Vinzenzhaus-Leiterin im Interview: "Das Fest ist eine Auszeit vom Alltag"
Gfrornergasse: Gabriele Kienzl über Weihnachten im Wohnheim für alkoholkranke Obdachlose.
Wie ist die Stimmung zu Weihnachten im Vinzenzhaus?
GABRIELE KIENZL: Weihnachten macht viele Männer sehr nachdenklich, besonders der Verlust der Familienkontakte schmerzt sie. Andererseits freuen sich die Männer auf das gemeinsame Feiern. Einige bringen ihre Freundin, den Freund, den Bruder oder auch die Kinder mit zu unserer Weihnachtsfeier.
Wie wird Weihnachten gefeiert?
Am Vormittag schmücken die Bewohner und Mitarbeiter gemeinsam das Haus. Aus den Tischen im Speisesaal werden zwei lange Tafeln gemacht und festlich dekoriert. Um 18 Uhr beginnt dann die Weihnachtsfeier mit einem Festtagsbuffet, für das zumeist mindestens zwei Bewohner den ganzen Tag in der Küche gearbeitet haben.
Nach dem Essen wird gemeinsam gesungen, danach bekommt jeder ein persönliches Geschenk.
Was freut die Männer dabei am meisten?
Die Männer freuen sich über die Ruhe an diesem Tag. Es gibt keinerlei Erwartungen, jeder darf da sein, wann und wie er will. Sie freuen sich auch, dass jeder bei der Weihnachtsfeier herzlich willkommen ist und natürlich über das gute Essen.

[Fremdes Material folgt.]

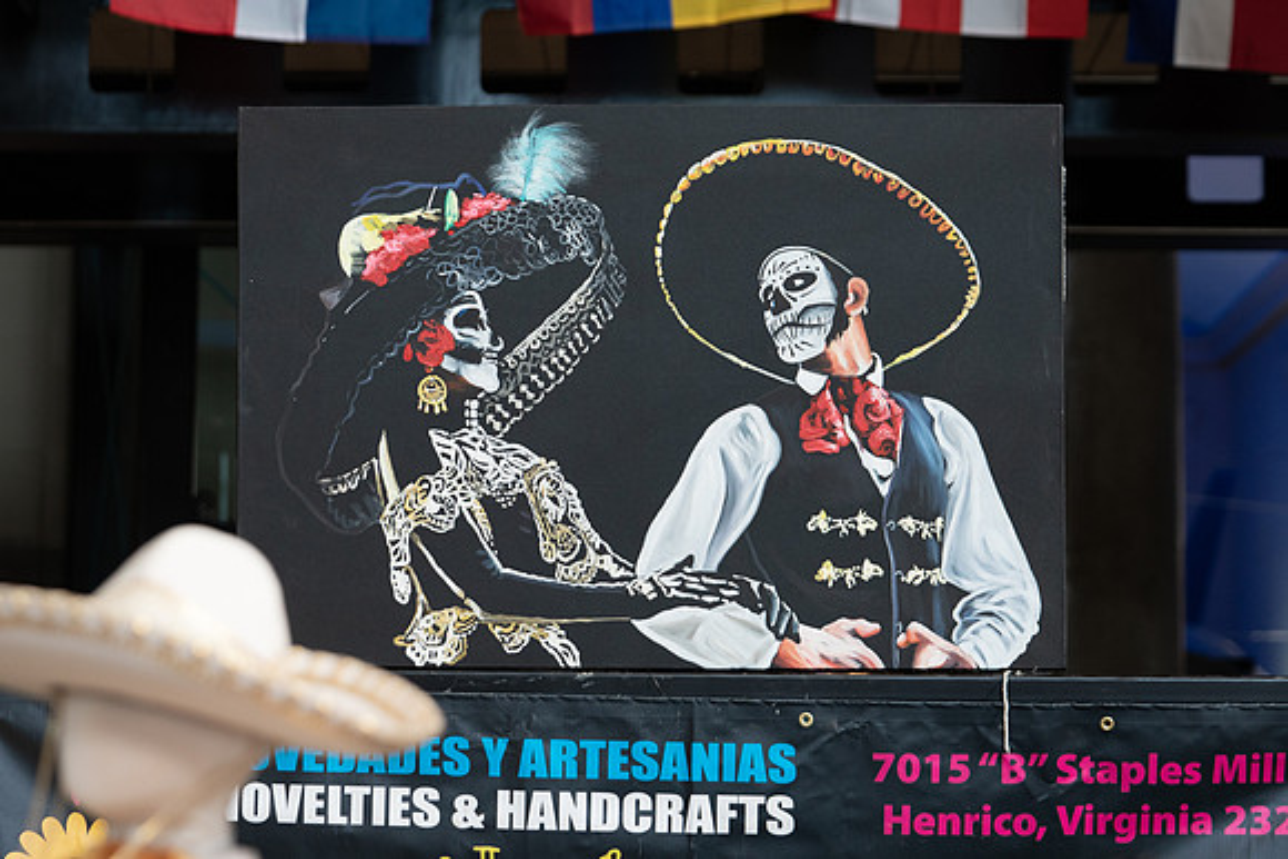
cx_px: 535
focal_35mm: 105
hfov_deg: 19.4
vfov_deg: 13.0
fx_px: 3771
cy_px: 372
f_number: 4
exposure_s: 1/200
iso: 1250
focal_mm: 88
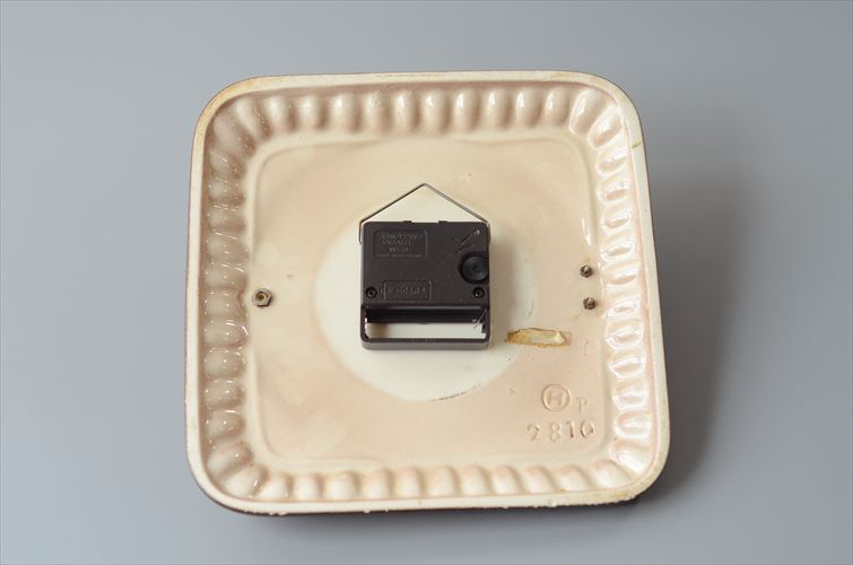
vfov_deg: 18.1
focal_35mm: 75
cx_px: 426
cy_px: 282
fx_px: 1773
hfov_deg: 27.0
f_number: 2.8
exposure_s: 1/100
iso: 640
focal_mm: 50
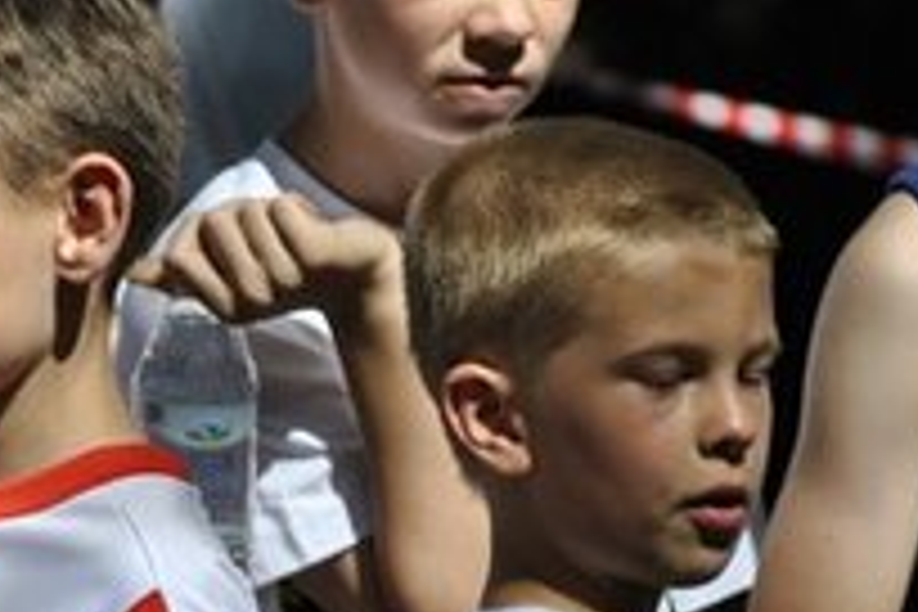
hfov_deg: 3.2
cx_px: 27
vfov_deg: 2.1
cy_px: 688
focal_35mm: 648
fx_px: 16512
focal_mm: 135
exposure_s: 1/800
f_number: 5
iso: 200
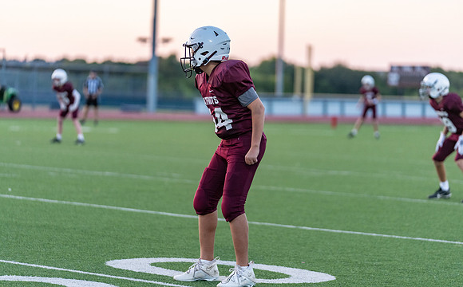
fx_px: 2083
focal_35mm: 165
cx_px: 232
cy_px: 133
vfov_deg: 7.9
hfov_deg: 12.7
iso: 1600
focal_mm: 159
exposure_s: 1/1000
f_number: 2.8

Wobei tun sie sich schwer?
Beim Vorbereiten des Festes, weil sie nicht wissen, welche Erinnerungen hochkommen werden.
Ist so ein Fest für eine Einrichtung wie das Vinzenzhaus wichtig?

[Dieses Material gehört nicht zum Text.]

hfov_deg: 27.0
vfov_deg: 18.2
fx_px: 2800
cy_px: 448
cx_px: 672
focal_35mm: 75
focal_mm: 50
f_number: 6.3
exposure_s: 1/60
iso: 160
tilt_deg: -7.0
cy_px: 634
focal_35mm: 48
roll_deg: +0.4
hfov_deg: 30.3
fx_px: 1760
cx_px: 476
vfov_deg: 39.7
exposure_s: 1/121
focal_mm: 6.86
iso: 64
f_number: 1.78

Jedes Fest ist wichtig, wenn es bewusst gefeiert wird. Es ist ein Augenblick des Innehaltens, der Rückschau und des Blicks nach vorne. Es ist eine Möglichkeit, zusammenzukommen, gemeinsam für ein paar Stunden aus dem Alltag auszusteigen und das Leben zu genießen.
Was bedeutet Weihnachten für Sie persönlich?
Für mich ist Weihnachten ein Fest des Dankes und der Hoffnung. Wir erinnern uns daran, dass Jesus unter widrigsten Umständen geboren wurde, flüchten musste und danach ein Leben gelebt hat, das für viele Menschen auch 2.000 Jahre später noch vorbildhaft ist. Er hat die Welt verändert.
Gabriele Kienzl leitet seit zwölf Jahren das Vinzenzhaus der Caritas in der Gfrornergasse. Die 45-Jährige ist diplomierte Sozialarbeiterin und hat eine Ausbildung in Sozialmanagement.
Die Einrichtung Vinzenzhaus besteht seit 30 Jahren und richtet sich an wohnungslose Männer über 30 Jahre, die einen Alkoholentzug abgeschlossen haben. 37 Männer werden hier bis zu zwei Jahre lang betreut. Das Vinzenzhaus verfügt auch über ein Notquartier mit fünf Betten, sieben Männer werden in Startwohnungen weiterhin betreut. Die Einrichtung hilft den Männern nicht nur dabei, ein alkoholfreies Leben zu führen und ihre Wohnsituation zu verbessern, sondern auch bei der Schuldenbewältigung und bei der Jobsuche.